Machine-readable electronics designs
──────
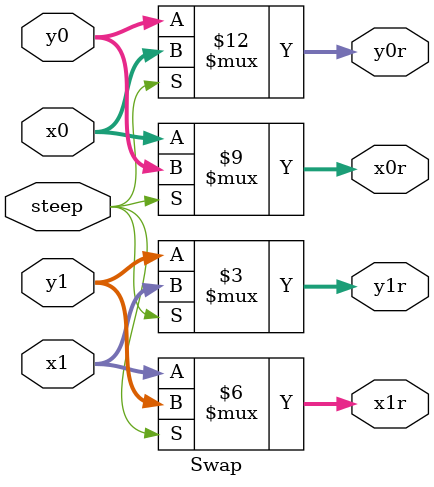
<source format=v>
/*	if (steep) {
		swap(&x0, &y0);
		swap(&x1, &y1); }
*/	
// unit type :: combinational
// Note      :: all arithmetic operations will use signed (2'complement) 10-bit width

module Swap
#(parameter WIDTH=10)
(steep, x0, y0, x1, y1, x0r, y0r, x1r, y1r);
input [WIDTH-1:0] x0, y0, x1, y1;
input steep;
output reg [WIDTH-1:0] x0r, y0r, x1r, y1r;

always @(*)
begin
	if(steep)
		begin
			y0r = x0;
			x0r = y0;
			x1r = y1;
			y1r = x1;
		end
	else
		begin
			y0r = y0;
			x0r = x0;
			x1r = x1;
			y1r = y1;
		end

end

endmodule 
</source>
──────
What is needed is an exact copy of the lines from the one containing "output reg [WIDTH-1:0] x0r, y0r, x1r, y1r;" to the end of the data; please add nothing else.

## Task output
output reg [WIDTH-1:0] x0r, y0r, x1r, y1r;

always @(*)
begin
	if(steep)
		begin
			y0r = x0;
			x0r = y0;
			x1r = y1;
			y1r = x1;
		end
	else
		begin
			y0r = y0;
			x0r = x0;
			x1r = x1;
			y1r = y1;
		end

end

endmodule 
</source>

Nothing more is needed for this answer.